▶ [About this exercise]: All of the entries are to be written out again verbatim.

▶ [The data]:
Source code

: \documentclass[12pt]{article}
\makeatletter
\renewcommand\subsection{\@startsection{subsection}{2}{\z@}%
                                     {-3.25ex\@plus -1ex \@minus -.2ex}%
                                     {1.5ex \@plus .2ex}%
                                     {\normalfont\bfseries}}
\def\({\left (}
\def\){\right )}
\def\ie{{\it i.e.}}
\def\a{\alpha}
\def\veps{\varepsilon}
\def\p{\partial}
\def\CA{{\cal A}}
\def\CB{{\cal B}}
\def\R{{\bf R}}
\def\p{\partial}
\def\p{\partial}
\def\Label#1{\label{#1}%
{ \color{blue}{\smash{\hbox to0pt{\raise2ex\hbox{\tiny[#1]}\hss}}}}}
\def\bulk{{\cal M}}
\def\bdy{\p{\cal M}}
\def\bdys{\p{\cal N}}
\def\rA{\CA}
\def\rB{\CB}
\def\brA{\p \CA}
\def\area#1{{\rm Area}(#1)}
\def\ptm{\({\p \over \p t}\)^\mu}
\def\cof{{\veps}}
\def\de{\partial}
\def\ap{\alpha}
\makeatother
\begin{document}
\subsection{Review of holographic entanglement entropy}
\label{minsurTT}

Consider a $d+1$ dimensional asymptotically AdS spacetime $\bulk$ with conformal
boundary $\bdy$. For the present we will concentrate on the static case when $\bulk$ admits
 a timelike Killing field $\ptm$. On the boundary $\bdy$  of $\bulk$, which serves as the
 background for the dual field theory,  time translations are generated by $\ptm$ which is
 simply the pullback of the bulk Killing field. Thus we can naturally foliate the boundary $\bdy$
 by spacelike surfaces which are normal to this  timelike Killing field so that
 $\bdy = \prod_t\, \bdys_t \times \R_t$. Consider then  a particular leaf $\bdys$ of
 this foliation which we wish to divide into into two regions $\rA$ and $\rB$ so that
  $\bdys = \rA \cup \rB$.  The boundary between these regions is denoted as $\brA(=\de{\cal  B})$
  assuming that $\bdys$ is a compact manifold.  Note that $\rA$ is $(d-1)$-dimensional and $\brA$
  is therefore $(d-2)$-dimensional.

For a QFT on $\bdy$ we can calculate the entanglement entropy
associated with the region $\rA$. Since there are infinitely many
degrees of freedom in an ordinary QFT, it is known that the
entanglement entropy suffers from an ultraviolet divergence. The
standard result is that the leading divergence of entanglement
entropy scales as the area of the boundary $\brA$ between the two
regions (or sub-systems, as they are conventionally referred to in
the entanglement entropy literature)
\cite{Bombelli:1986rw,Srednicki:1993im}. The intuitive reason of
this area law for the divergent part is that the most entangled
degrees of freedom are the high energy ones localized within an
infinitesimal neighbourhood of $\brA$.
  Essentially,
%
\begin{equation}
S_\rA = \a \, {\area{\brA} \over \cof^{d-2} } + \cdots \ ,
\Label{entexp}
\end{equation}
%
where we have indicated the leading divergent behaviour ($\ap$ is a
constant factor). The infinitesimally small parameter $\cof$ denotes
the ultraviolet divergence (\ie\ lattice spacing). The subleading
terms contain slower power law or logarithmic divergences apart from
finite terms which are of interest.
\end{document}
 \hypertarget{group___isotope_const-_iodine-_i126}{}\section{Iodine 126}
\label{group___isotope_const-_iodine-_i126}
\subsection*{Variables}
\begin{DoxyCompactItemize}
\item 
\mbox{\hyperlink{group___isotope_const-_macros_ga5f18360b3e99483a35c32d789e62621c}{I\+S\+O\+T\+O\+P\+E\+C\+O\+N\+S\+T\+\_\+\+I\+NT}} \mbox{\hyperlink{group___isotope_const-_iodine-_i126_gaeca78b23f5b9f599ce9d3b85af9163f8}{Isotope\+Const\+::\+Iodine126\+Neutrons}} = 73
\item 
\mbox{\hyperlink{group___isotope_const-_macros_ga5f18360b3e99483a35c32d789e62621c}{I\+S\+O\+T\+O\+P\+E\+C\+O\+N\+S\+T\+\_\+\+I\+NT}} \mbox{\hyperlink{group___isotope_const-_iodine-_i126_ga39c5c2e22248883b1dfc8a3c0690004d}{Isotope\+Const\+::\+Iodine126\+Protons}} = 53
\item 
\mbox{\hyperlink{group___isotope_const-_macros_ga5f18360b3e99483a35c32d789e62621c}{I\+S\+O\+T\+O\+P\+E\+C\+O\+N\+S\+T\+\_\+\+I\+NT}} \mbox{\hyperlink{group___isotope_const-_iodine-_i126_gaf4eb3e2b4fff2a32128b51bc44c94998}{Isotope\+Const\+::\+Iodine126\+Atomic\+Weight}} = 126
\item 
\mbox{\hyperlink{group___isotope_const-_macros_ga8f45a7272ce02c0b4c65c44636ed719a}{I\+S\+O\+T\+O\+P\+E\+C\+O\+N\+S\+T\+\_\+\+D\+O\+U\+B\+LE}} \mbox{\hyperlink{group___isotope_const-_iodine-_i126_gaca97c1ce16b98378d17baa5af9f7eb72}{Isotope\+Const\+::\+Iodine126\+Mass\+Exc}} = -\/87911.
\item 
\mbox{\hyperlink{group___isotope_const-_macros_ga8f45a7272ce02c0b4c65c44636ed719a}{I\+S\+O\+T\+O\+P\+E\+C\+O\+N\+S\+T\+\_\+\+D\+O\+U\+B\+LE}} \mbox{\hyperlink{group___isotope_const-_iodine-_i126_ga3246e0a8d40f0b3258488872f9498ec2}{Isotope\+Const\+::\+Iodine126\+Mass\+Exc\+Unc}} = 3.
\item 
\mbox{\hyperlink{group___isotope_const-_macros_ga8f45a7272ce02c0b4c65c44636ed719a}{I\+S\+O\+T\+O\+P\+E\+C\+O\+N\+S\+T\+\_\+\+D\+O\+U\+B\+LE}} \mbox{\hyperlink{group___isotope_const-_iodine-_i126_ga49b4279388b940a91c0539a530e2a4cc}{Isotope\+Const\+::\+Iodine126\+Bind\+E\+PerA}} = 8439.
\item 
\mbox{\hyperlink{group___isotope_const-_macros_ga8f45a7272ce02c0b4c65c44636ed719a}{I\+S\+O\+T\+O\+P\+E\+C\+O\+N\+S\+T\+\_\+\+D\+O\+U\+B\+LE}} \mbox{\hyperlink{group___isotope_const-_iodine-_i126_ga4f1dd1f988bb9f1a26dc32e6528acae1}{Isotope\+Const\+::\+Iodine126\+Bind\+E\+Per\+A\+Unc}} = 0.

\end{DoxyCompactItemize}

▶ [Your response]:
Source code

: \documentclass[12pt]{article}
\makeatletter
\renewcommand\subsection{\@startsection{subsection}{2}{\z@}%
                                     {-3.25ex\@plus -1ex \@minus -.2ex}%
                                     {1.5ex \@plus .2ex}%
                                     {\normalfont\bfseries}}
\def\({\left (}
\def\){\right )}
\def\ie{{\it i.e.}}
\def\a{\alpha}
\def\veps{\varepsilon}
\def\p{\partial}
\def\CA{{\cal A}}
\def\CB{{\cal B}}
\def\R{{\bf R}}
\def\p{\partial}
\def\p{\partial}
\def\Label#1{\label{#1}%
{ \color{blue}{\smash{\hbox to0pt{\raise2ex\hbox{\tiny[#1]}\hss}}}}}
\def\bulk{{\cal M}}
\def\bdy{\p{\cal M}}
\def\bdys{\p{\cal N}}
\def\rA{\CA}
\def\rB{\CB}
\def\brA{\p \CA}
\def\area#1{{\rm Area}(#1)}
\def\ptm{\({\p \over \p t}\)^\mu}
\def\cof{{\veps}}
\def\de{\partial}
\def\ap{\alpha}
\makeatother
\begin{document}
\subsection{Review of holographic entanglement entropy}
\label{minsurTT}

Consider a $d+1$ dimensional asymptotically AdS spacetime $\bulk$ with conformal
boundary $\bdy$. For the present we will concentrate on the static case when $\bulk$ admits
 a timelike Killing field $\ptm$. On the boundary $\bdy$  of $\bulk$, which serves as the
 background for the dual field theory,  time translations are generated by $\ptm$ which is
 simply the pullback of the bulk Killing field. Thus we can naturally foliate the boundary $\bdy$
 by spacelike surfaces which are normal to this  timelike Killing field so that
 $\bdy = \prod_t\, \bdys_t \times \R_t$. Consider then  a particular leaf $\bdys$ of
 this foliation which we wish to divide into into two regions $\rA$ and $\rB$ so that
  $\bdys = \rA \cup \rB$.  The boundary between these regions is denoted as $\brA(=\de{\cal  B})$
  assuming that $\bdys$ is a compact manifold.  Note that $\rA$ is $(d-1)$-dimensional and $\brA$
  is therefore $(d-2)$-dimensional.

For a QFT on $\bdy$ we can calculate the entanglement entropy
associated with the region $\rA$. Since there are infinitely many
degrees of freedom in an ordinary QFT, it is known that the
entanglement entropy suffers from an ultraviolet divergence. The
standard result is that the leading divergence of entanglement
entropy scales as the area of the boundary $\brA$ between the two
regions (or sub-systems, as they are conventionally referred to in
the entanglement entropy literature)
\cite{Bombelli:1986rw,Srednicki:1993im}. The intuitive reason of
this area law for the divergent part is that the most entangled
degrees of freedom are the high energy ones localized within an
infinitesimal neighbourhood of $\brA$.
  Essentially,
%
\begin{equation}
S_\rA = \a \, {\area{\brA} \over \cof^{d-2} } + \cdots \ ,
\Label{entexp}
\end{equation}
%
where we have indicated the leading divergent behaviour ($\ap$ is a
constant factor). The infinitesimally small parameter $\cof$ denotes
the ultraviolet divergence (\ie\ lattice spacing). The subleading
terms contain slower power law or logarithmic divergences apart from
finite terms which are of interest.
\end{document}
 \hypertarget{group___isotope_const-_iodine-_i126}{}\section{Iodine 126}
\label{group___isotope_const-_iodine-_i126}
\subsection*{Variables}
\begin{DoxyCompactItemize}
\item 
\mbox{\hyperlink{group___isotope_const-_macros_ga5f18360b3e99483a35c32d789e62621c}{I\+S\+O\+T\+O\+P\+E\+C\+O\+N\+S\+T\+\_\+\+I\+NT}} \mbox{\hyperlink{group___isotope_const-_iodine-_i126_gaeca78b23f5b9f599ce9d3b85af9163f8}{Isotope\+Const\+::\+Iodine126\+Neutrons}} = 73
\item 
\mbox{\hyperlink{group___isotope_const-_macros_ga5f18360b3e99483a35c32d789e62621c}{I\+S\+O\+T\+O\+P\+E\+C\+O\+N\+S\+T\+\_\+\+I\+NT}} \mbox{\hyperlink{group___isotope_const-_iodine-_i126_ga39c5c2e22248883b1dfc8a3c0690004d}{Isotope\+Const\+::\+Iodine126\+Protons}} = 53
\item 
\mbox{\hyperlink{group___isotope_const-_macros_ga5f18360b3e99483a35c32d789e62621c}{I\+S\+O\+T\+O\+P\+E\+C\+O\+N\+S\+T\+\_\+\+I\+NT}} \mbox{\hyperlink{group___isotope_const-_iodine-_i126_gaf4eb3e2b4fff2a32128b51bc44c94998}{Isotope\+Const\+::\+Iodine126\+Atomic\+Weight}} = 126
\item 
\mbox{\hyperlink{group___isotope_const-_macros_ga8f45a7272ce02c0b4c65c44636ed719a}{I\+S\+O\+T\+O\+P\+E\+C\+O\+N\+S\+T\+\_\+\+D\+O\+U\+B\+LE}} \mbox{\hyperlink{group___isotope_const-_iodine-_i126_gaca97c1ce16b98378d17baa5af9f7eb72}{Isotope\+Const\+::\+Iodine126\+Mass\+Exc}} = -\/87911.
\item 
\mbox{\hyperlink{group___isotope_const-_macros_ga8f45a7272ce02c0b4c65c44636ed719a}{I\+S\+O\+T\+O\+P\+E\+C\+O\+N\+S\+T\+\_\+\+D\+O\+U\+B\+LE}} \mbox{\hyperlink{group___isotope_const-_iodine-_i126_ga3246e0a8d40f0b3258488872f9498ec2}{Isotope\+Const\+::\+Iodine126\+Mass\+Exc\+Unc}} = 3.
\item 
\mbox{\hyperlink{group___isotope_const-_macros_ga8f45a7272ce02c0b4c65c44636ed719a}{I\+S\+O\+T\+O\+P\+E\+C\+O\+N\+S\+T\+\_\+\+D\+O\+U\+B\+LE}} \mbox{\hyperlink{group___isotope_const-_iodine-_i126_ga49b4279388b940a91c0539a530e2a4cc}{Isotope\+Const\+::\+Iodine126\+Bind\+E\+PerA}} = 8439.
\item 
\mbox{\hyperlink{group___isotope_const-_macros_ga8f45a7272ce02c0b4c65c44636ed719a}{I\+S\+O\+T\+O\+P\+E\+C\+O\+N\+S\+T\+\_\+\+D\+O\+U\+B\+LE}} \mbox{\hyperlink{group___isotope_const-_iodine-_i126_ga4f1dd1f988bb9f1a26dc32e6528acae1}{Isotope\+Const\+::\+Iodine126\+Bind\+E\+Per\+A\+Unc}} = 0.

\end{DoxyCompactItemize}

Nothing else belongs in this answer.